── ENTRIES PROVIDED

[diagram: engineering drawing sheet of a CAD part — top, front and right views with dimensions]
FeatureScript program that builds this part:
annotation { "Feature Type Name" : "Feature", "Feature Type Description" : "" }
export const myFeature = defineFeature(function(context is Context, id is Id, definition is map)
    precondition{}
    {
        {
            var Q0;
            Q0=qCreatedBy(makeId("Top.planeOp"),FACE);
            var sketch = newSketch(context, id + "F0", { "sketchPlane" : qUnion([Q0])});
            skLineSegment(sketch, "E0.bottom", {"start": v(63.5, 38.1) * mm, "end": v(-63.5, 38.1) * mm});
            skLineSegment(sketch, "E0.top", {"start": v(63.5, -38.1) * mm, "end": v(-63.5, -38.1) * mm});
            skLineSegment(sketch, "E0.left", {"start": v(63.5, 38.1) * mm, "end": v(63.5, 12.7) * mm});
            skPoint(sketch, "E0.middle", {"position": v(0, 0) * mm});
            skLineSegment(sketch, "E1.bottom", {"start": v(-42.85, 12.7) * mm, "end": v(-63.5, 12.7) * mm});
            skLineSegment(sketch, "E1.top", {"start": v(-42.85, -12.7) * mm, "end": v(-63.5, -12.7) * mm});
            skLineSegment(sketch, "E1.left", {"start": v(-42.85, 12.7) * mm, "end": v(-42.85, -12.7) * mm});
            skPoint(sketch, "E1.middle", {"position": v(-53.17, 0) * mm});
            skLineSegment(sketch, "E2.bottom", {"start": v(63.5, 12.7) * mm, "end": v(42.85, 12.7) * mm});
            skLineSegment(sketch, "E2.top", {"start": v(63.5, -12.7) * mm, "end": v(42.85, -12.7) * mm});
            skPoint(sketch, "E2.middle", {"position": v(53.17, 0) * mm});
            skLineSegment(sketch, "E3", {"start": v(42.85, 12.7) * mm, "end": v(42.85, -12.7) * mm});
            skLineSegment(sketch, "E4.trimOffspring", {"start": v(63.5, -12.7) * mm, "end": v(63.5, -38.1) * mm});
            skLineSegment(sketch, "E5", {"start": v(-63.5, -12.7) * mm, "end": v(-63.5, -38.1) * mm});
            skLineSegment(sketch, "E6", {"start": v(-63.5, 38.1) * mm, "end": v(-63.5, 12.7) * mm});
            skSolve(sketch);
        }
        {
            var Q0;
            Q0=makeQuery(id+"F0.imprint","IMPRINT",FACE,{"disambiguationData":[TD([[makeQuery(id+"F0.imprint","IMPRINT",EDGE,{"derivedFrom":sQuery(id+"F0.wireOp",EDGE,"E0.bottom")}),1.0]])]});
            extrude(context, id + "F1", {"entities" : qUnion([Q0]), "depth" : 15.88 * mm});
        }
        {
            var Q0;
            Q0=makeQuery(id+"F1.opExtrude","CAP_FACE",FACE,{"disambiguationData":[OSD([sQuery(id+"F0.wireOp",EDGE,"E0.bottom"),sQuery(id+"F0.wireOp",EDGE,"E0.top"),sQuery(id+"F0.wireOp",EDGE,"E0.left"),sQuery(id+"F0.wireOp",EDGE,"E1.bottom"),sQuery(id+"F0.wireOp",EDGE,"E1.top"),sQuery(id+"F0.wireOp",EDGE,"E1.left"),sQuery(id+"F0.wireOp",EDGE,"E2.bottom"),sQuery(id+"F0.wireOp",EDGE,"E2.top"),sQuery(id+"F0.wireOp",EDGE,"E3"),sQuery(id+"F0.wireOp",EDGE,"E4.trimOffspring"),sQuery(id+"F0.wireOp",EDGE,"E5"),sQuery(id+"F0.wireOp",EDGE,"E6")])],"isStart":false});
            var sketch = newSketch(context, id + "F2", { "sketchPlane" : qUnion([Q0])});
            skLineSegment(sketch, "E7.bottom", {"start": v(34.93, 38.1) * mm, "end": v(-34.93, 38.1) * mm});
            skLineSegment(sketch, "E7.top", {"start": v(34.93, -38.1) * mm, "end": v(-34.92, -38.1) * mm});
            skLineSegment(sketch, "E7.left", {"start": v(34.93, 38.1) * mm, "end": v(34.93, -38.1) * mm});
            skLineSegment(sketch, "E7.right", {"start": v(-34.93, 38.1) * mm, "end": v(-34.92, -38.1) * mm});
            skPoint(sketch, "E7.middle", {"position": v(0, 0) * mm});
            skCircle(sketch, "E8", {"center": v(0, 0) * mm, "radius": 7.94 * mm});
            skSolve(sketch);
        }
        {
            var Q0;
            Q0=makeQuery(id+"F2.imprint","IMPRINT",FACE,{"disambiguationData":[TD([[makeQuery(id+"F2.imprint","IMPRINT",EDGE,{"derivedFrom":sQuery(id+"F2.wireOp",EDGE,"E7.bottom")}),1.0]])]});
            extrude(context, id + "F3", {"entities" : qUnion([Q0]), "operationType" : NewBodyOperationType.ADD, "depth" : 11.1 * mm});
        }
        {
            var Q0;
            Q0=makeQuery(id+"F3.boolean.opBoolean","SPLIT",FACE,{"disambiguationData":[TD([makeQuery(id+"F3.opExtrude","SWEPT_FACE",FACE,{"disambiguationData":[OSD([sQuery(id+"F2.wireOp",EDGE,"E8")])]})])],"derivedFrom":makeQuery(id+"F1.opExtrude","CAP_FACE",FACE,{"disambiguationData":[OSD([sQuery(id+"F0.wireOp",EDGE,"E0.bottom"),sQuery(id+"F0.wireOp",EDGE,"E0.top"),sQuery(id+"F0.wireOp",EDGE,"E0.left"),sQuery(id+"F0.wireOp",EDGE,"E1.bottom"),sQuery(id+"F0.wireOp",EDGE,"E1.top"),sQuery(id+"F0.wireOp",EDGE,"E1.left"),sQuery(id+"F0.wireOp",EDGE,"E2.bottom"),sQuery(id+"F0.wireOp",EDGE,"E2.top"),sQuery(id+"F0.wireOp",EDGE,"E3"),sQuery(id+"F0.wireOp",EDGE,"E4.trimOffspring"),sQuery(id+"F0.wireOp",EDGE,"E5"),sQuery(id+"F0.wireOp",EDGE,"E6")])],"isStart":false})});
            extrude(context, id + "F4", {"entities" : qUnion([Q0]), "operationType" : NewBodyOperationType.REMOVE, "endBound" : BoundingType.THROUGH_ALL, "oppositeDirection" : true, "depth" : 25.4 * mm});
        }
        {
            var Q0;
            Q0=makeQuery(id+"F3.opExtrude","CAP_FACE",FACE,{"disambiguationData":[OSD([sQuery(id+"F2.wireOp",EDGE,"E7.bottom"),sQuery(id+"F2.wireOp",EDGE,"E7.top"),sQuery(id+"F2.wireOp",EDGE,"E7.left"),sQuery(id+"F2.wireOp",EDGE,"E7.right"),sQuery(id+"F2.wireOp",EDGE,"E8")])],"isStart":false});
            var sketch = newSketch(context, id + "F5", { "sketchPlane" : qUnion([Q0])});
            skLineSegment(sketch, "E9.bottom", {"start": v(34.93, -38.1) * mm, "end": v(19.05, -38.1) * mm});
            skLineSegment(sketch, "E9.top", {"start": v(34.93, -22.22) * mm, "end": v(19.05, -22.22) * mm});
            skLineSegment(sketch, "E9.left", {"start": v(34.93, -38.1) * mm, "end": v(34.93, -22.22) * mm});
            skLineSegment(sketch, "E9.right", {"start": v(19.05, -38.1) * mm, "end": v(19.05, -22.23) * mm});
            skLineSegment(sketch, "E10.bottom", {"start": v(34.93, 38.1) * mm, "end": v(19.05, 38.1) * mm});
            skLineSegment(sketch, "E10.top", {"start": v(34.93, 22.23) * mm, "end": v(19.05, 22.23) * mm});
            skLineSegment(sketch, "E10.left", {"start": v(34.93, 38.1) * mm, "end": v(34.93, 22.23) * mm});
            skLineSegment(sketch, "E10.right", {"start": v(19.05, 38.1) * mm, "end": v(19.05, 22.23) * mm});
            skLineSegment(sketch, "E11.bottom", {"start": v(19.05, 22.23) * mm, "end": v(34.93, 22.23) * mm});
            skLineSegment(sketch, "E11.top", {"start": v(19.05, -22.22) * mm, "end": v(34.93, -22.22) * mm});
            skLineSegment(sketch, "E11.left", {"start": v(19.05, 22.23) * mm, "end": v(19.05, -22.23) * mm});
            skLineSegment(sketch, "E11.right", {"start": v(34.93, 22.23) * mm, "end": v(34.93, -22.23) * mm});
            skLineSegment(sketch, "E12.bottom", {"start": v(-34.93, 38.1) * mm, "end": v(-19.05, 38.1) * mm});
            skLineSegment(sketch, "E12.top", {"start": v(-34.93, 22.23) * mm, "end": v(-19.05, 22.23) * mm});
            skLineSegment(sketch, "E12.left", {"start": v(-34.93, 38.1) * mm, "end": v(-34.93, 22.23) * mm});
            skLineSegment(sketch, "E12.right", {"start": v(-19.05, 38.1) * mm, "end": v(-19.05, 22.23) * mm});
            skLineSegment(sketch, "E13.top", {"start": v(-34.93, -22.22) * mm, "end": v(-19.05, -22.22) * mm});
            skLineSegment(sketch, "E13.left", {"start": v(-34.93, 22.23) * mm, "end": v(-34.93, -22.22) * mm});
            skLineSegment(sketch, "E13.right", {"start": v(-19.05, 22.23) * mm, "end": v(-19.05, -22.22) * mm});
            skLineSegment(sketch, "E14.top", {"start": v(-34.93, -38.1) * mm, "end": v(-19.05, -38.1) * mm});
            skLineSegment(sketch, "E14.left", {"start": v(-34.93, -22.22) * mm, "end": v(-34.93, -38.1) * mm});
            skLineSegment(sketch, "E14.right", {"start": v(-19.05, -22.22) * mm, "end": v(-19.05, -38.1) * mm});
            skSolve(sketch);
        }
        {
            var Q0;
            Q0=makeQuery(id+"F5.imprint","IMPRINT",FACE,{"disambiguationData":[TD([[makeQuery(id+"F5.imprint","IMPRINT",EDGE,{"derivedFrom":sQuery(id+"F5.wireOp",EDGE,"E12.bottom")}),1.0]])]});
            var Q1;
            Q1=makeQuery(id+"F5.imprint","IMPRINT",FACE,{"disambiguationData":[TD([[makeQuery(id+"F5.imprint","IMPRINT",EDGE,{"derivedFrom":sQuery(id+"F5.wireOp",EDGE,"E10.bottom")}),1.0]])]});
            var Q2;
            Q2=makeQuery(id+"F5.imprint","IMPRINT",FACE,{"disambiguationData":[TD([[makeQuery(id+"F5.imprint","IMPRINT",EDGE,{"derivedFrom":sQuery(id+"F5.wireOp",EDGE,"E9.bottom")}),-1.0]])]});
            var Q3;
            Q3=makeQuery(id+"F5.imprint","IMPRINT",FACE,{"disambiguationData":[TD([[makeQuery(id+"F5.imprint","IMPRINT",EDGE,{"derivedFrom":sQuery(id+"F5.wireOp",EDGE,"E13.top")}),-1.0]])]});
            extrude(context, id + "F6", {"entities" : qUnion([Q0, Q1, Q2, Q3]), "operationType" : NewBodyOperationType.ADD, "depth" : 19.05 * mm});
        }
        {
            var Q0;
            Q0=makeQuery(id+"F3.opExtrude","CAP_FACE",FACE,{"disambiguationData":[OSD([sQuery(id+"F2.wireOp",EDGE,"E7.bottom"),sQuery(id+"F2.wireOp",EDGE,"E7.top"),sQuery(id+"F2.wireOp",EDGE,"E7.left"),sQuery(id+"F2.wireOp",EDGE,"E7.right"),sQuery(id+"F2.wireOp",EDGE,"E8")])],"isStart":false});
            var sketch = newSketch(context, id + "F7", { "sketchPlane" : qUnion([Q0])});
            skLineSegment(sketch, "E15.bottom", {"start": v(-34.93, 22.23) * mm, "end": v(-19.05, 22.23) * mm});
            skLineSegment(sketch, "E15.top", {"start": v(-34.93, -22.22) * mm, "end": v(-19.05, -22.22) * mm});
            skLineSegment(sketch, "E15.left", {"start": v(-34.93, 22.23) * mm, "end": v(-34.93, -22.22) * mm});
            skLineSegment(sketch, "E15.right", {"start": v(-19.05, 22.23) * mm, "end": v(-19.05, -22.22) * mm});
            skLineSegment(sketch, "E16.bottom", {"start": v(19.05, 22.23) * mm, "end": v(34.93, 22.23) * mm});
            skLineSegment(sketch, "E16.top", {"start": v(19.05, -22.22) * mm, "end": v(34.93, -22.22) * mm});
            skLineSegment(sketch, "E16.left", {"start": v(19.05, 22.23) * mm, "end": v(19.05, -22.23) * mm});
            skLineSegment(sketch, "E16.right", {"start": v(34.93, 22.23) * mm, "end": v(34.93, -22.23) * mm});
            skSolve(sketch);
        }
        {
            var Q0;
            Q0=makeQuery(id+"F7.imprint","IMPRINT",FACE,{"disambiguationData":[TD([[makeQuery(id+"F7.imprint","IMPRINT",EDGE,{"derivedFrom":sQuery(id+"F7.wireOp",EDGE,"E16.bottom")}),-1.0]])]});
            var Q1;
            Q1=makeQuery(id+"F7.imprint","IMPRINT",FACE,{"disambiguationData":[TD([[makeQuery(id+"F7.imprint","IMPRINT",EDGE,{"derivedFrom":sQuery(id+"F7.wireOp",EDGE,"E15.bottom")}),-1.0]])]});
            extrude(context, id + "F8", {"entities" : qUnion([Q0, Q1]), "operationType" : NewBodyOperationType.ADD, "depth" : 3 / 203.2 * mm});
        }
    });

────

TO BE DONE. Please transcribe the data from its first line through the line containing "export const myFeature", with both of those lines included.

ANSWER TO THE TASK.
[diagram: engineering drawing sheet of a CAD part — top, front and right views with dimensions]
FeatureScript program that builds this part:
annotation { "Feature Type Name" : "Feature", "Feature Type Description" : "" }
export const myFeature = defineFeature(function(context is Context, id is Id, definition is map)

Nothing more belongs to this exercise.